Segment Start: RECORDS PROVIDED

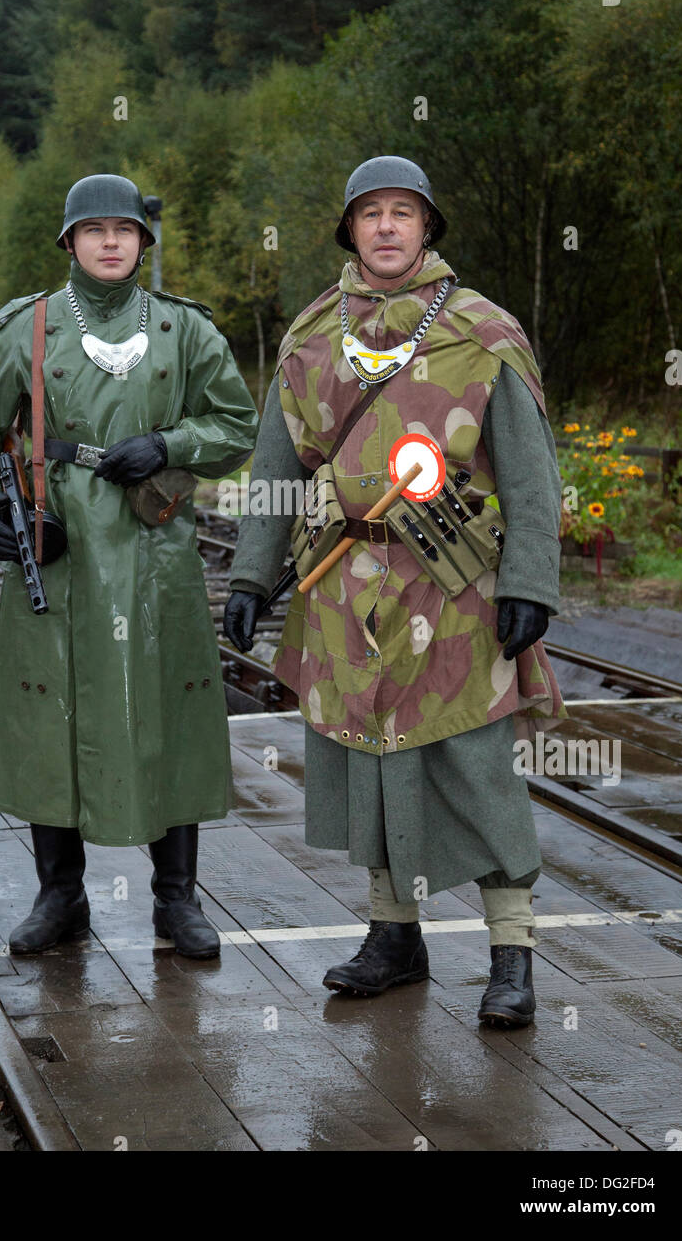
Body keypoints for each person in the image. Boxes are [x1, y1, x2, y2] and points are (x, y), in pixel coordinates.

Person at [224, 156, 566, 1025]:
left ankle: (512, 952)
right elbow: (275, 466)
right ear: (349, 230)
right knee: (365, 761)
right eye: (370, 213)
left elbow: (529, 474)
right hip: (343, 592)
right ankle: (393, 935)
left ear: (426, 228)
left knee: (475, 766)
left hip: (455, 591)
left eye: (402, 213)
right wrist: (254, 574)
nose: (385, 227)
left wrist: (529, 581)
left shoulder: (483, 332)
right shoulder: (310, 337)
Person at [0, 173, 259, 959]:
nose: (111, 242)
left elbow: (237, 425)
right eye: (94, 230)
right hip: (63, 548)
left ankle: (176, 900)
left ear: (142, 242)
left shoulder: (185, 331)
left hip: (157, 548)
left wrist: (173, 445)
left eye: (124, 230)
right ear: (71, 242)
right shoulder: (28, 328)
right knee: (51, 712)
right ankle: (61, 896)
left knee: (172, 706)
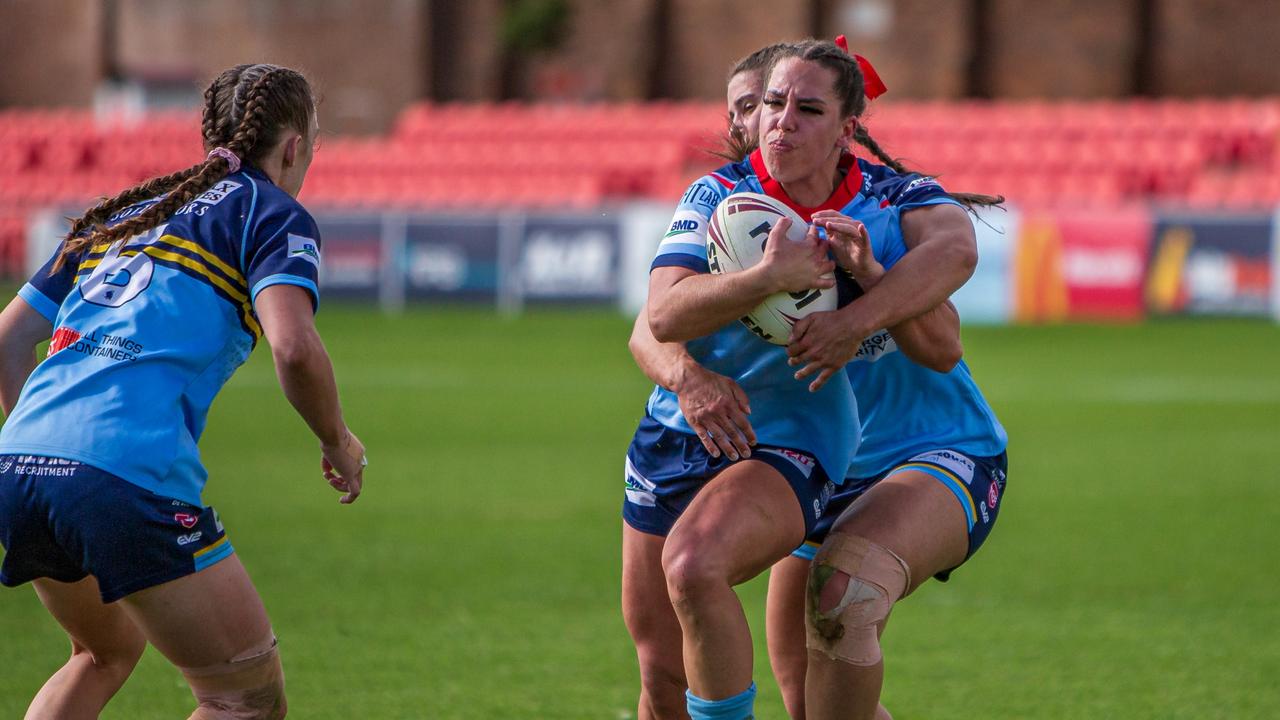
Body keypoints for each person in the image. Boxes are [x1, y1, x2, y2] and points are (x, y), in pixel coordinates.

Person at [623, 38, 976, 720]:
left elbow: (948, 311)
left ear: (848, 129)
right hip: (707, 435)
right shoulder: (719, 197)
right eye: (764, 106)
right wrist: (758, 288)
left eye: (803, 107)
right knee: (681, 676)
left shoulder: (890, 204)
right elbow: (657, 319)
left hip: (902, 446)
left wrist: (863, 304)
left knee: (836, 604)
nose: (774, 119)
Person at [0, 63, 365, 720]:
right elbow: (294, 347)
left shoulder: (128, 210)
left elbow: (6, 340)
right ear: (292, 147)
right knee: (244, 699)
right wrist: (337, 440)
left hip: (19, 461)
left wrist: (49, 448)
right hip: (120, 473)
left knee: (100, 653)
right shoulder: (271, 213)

Segment End: RECORDS PROVIDED

• **EXERCISE OBJECTIVE**: The answer must be an exact copy of the records, with no images in it.

• **TASK OUTPUT**:
Body keypoints for each person in the image. Boxes are [x1, y1, x2, y2] and points are (x, y), in pixel coordinates.

Person at [224, 156, 566, 1025]:
left ankle: (512, 952)
right elbow: (275, 466)
right ear: (349, 230)
right knee: (365, 761)
right eye: (370, 213)
left elbow: (529, 474)
right hip: (343, 592)
right ankle: (393, 935)
left ear: (426, 228)
left knee: (475, 766)
left hip: (455, 591)
left eye: (402, 213)
right wrist: (254, 574)
nose: (385, 227)
left wrist: (529, 581)
left shoulder: (483, 332)
right shoulder: (310, 337)
Person at [0, 173, 259, 959]:
nose: (111, 242)
left elbow: (237, 425)
right eye: (94, 230)
right hip: (63, 548)
left ankle: (176, 900)
left ear: (142, 242)
left shoulder: (185, 331)
left hip: (157, 548)
left wrist: (173, 445)
left eye: (124, 230)
right ear: (71, 242)
right shoulder: (28, 328)
right knee: (51, 712)
right ankle: (61, 896)
left knee: (172, 706)
Body keypoints for each person in the image. Boxes are [x1, y1, x2, y2] and points are (x, y), in pixel coordinates.

Person at [623, 38, 976, 720]:
left elbow: (948, 311)
left ear: (848, 129)
right hip: (707, 435)
right shoulder: (719, 197)
right eye: (764, 106)
right wrist: (758, 288)
left eye: (803, 107)
right knee: (681, 676)
left shoulder: (890, 204)
right elbow: (657, 319)
left hip: (902, 446)
left wrist: (863, 304)
left knee: (836, 604)
nose: (774, 119)
Person at [0, 63, 365, 720]:
right elbow: (294, 347)
left shoulder: (128, 210)
left elbow: (6, 340)
right ear: (292, 147)
right knee: (244, 699)
right wrist: (337, 440)
left hip: (19, 461)
left wrist: (49, 448)
right hip: (120, 473)
left knee: (100, 653)
right shoulder: (271, 213)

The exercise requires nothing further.